Information:
=== Begin Enclosure ===

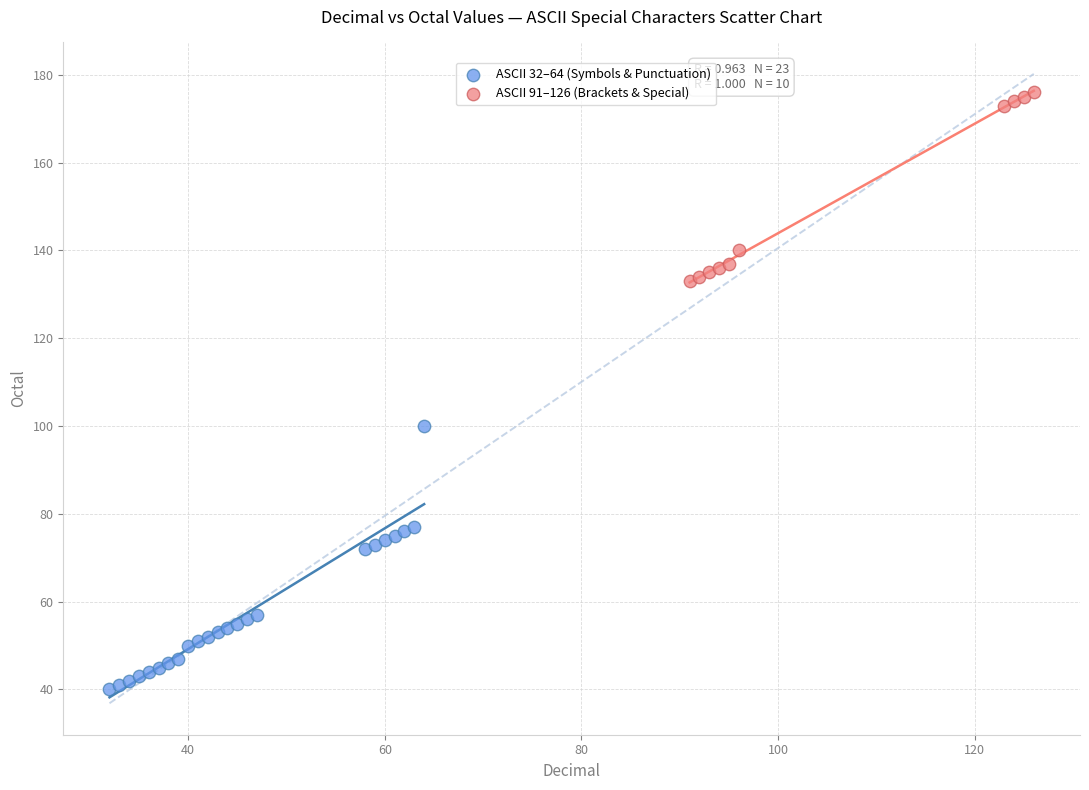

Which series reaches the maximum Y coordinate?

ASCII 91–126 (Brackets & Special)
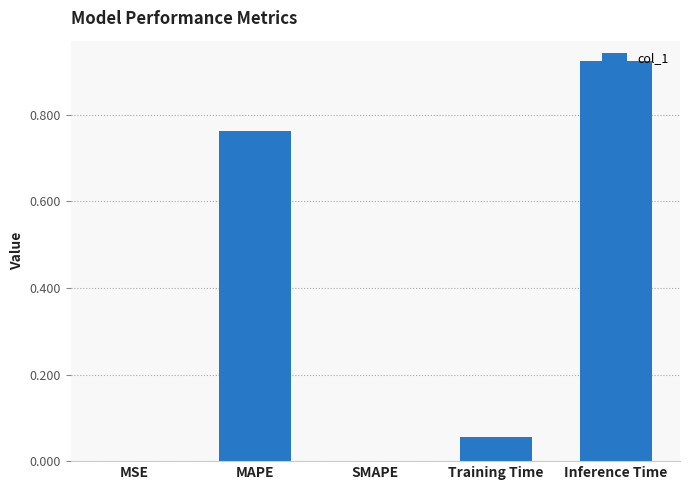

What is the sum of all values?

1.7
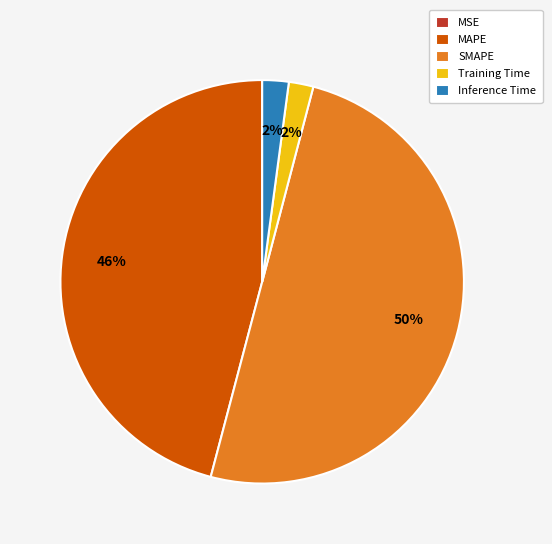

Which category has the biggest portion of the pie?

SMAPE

=== End Enclosure ===
=== Begin Enclosure ===

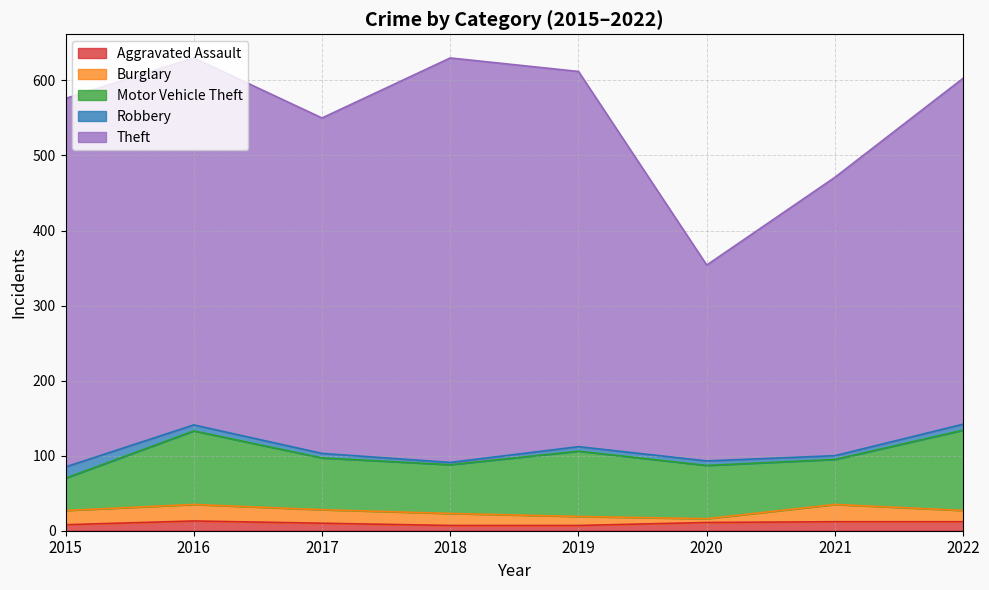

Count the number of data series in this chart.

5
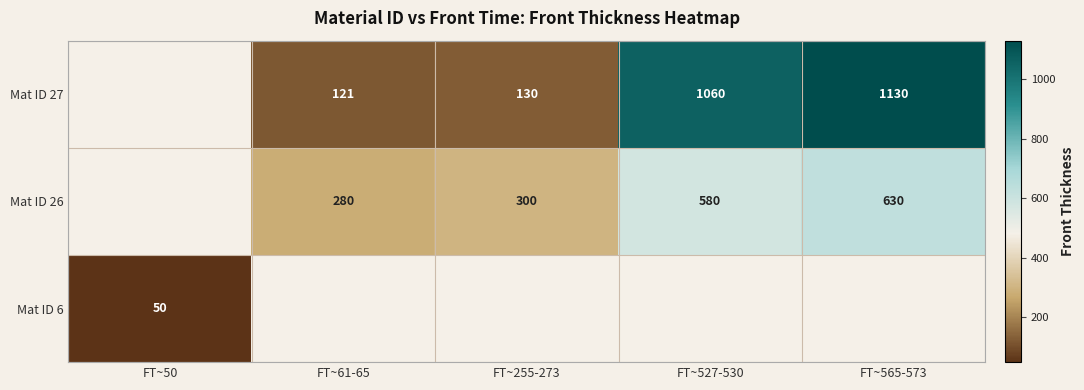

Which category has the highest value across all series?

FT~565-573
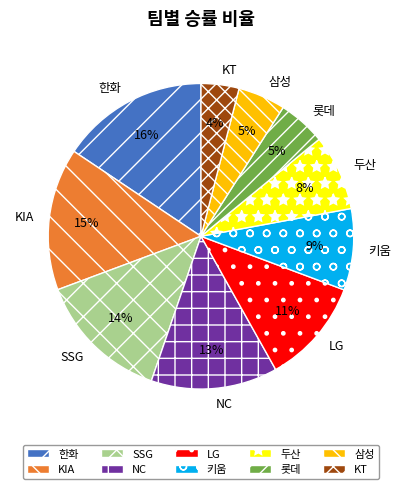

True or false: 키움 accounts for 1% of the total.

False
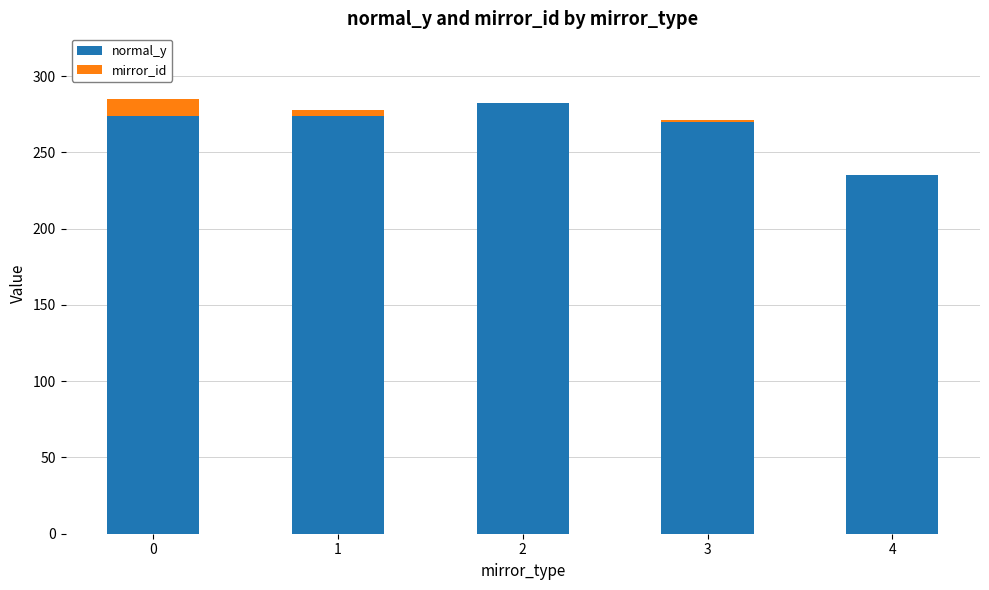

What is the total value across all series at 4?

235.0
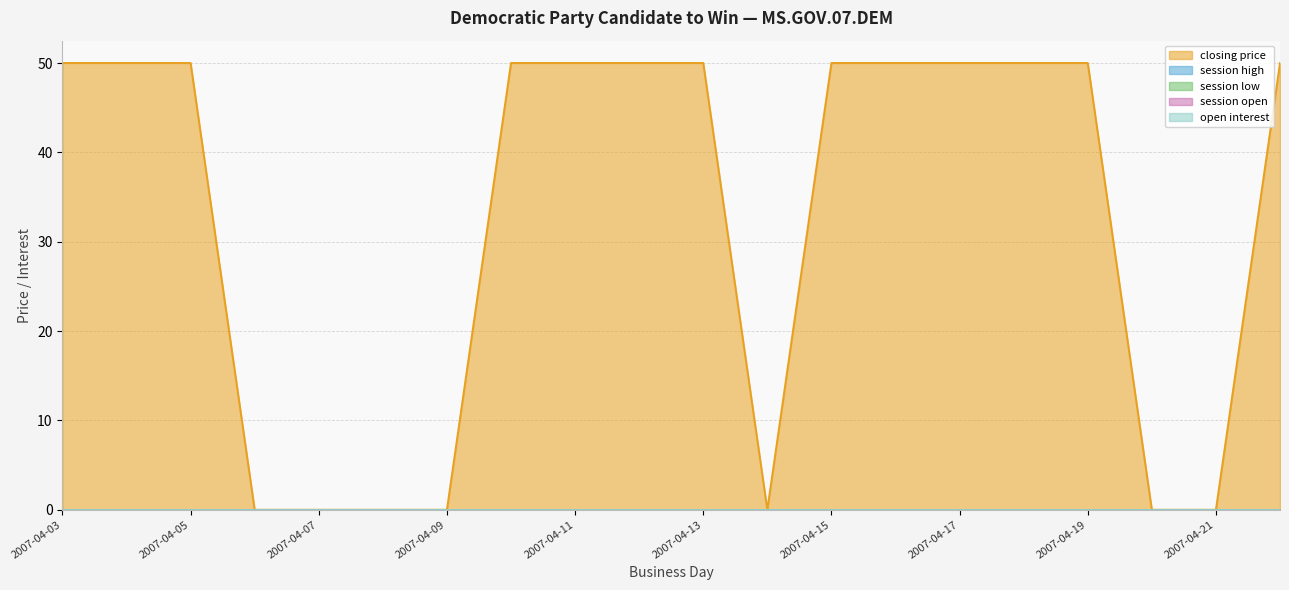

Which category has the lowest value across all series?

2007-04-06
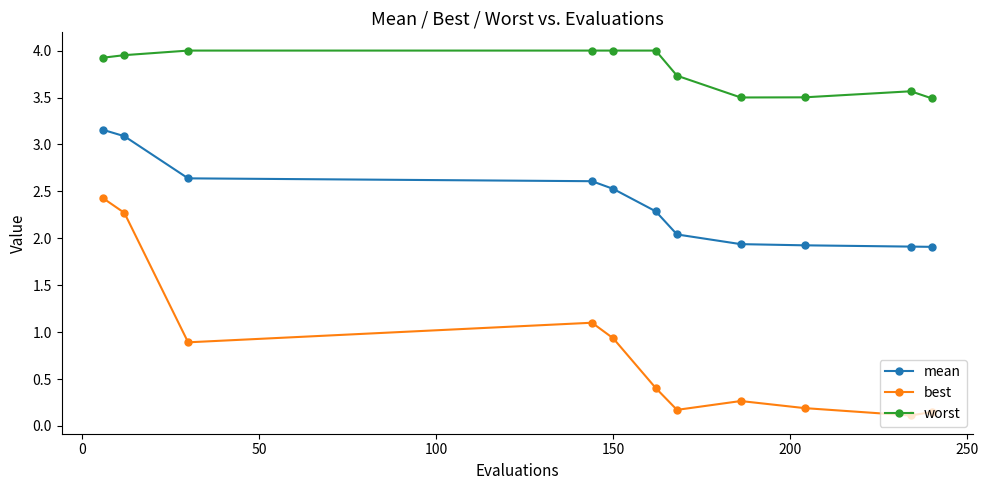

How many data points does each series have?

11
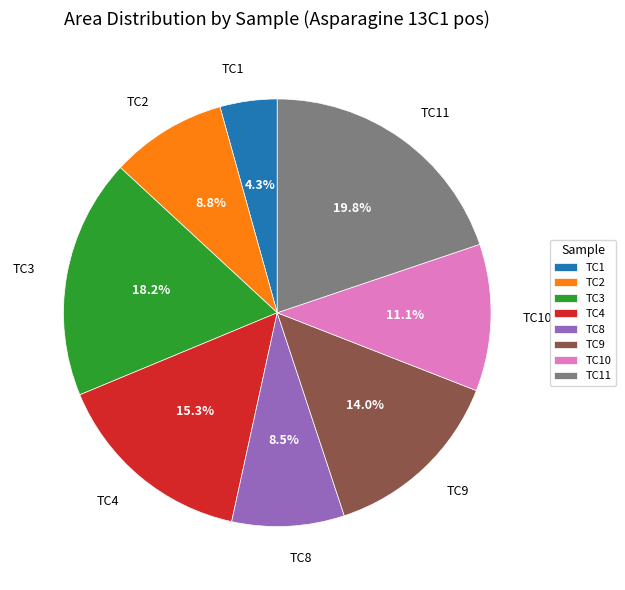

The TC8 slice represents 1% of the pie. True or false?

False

=== End Enclosure ===
=== Begin Enclosure ===

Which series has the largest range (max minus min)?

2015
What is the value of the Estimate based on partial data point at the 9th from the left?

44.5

=== End Enclosure ===

Your assignment:
Could you reproduce the lines from the one containing "Which series reaches" up to and including the one containing "Which category has the biggest", word for word, omitting the pictures?

Answer section:
Which series reaches the maximum Y coordinate?

ASCII 91–126 (Brackets & Special)

What is the sum of all values?

1.7

Which category has the biggest portion of the pie?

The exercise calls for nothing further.